START Source information

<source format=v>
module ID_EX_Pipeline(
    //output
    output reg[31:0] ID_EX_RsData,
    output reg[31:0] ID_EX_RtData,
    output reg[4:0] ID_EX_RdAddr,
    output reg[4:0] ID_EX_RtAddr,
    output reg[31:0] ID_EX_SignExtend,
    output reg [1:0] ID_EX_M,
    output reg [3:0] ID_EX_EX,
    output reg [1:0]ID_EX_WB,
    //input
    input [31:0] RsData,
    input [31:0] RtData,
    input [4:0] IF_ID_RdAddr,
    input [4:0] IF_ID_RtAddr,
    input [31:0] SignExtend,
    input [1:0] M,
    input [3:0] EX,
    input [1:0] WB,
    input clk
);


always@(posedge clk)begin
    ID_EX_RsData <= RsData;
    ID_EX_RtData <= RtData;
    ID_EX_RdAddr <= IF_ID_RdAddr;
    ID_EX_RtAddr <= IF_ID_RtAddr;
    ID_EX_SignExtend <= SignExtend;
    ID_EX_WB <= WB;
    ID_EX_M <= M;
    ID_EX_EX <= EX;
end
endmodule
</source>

END Source information
START Source information

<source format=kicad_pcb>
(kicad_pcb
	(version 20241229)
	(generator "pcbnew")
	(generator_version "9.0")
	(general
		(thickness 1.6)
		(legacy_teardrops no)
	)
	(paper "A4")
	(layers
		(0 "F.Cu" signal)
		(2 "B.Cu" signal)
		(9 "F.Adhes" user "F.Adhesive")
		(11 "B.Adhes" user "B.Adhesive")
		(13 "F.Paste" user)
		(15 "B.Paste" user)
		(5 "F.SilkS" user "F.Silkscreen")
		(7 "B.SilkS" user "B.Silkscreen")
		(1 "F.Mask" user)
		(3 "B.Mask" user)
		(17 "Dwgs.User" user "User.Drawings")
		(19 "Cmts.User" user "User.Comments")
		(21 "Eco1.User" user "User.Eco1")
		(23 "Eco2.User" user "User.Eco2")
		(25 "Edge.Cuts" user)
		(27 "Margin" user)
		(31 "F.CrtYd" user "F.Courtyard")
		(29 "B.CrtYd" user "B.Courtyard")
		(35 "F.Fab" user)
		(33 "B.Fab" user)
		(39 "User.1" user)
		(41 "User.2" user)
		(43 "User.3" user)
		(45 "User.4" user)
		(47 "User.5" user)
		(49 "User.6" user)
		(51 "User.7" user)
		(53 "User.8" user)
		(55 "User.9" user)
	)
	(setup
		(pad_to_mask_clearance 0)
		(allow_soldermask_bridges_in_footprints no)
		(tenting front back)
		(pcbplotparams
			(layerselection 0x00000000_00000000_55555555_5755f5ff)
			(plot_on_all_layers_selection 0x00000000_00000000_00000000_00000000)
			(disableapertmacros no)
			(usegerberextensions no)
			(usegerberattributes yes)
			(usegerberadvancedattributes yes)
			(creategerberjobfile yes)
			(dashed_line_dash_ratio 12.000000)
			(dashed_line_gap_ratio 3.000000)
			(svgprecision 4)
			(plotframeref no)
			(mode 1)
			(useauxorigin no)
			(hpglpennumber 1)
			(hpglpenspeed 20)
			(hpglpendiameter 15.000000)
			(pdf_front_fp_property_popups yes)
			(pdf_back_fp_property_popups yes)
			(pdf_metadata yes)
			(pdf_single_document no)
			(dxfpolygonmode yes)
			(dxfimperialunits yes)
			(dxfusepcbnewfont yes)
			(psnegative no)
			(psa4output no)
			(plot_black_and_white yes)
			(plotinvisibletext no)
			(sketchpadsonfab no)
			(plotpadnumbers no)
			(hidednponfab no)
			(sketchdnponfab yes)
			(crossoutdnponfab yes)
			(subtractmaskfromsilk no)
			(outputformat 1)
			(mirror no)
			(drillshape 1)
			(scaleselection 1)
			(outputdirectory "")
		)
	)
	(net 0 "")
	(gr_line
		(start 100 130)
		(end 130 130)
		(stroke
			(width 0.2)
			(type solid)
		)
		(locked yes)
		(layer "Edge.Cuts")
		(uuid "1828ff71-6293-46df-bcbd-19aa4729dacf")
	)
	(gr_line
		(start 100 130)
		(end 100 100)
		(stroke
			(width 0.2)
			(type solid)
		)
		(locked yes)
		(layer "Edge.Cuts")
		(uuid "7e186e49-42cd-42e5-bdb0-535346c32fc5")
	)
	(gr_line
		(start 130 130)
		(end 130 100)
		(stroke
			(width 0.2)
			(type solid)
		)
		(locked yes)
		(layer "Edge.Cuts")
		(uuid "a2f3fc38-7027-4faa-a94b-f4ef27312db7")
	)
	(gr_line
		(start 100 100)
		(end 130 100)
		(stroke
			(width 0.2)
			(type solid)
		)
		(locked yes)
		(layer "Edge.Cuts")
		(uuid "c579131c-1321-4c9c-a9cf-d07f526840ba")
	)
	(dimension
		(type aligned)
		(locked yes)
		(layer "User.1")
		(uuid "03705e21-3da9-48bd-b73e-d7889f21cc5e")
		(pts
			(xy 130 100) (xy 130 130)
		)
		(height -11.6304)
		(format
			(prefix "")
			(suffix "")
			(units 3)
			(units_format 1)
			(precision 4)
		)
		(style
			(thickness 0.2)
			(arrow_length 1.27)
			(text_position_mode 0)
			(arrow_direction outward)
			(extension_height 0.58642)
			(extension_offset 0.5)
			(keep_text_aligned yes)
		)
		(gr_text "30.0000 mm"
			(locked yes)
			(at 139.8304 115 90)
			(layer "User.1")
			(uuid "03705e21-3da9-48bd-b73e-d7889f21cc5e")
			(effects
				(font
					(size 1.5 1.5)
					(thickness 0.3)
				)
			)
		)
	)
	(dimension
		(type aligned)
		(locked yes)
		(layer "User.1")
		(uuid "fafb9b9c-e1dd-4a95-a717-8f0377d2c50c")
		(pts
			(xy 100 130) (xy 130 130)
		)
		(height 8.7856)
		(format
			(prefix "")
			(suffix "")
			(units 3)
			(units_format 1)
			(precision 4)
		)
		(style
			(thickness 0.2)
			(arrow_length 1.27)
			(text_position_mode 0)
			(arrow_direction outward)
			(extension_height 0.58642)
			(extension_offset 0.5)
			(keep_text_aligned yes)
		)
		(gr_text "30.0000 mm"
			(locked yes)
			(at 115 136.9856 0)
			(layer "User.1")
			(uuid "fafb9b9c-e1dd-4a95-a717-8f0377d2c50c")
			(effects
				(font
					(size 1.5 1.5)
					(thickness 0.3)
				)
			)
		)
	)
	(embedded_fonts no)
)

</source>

END Source information
START Source information

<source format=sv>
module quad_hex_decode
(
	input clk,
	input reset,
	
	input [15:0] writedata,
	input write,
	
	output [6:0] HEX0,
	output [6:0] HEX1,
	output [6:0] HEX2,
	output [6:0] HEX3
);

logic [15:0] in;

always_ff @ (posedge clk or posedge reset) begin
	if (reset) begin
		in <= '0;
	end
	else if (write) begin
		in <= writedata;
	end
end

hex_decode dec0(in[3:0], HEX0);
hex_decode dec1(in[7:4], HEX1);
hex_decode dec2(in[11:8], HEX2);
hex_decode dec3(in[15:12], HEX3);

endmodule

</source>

END Source information

» Task directions
Look over the data above and show each line that contains "CrtYd".

» Answer to the exercise
		(31 "F.CrtYd" user "F.Courtyard")
		(29 "B.CrtYd" user "B.Courtyard")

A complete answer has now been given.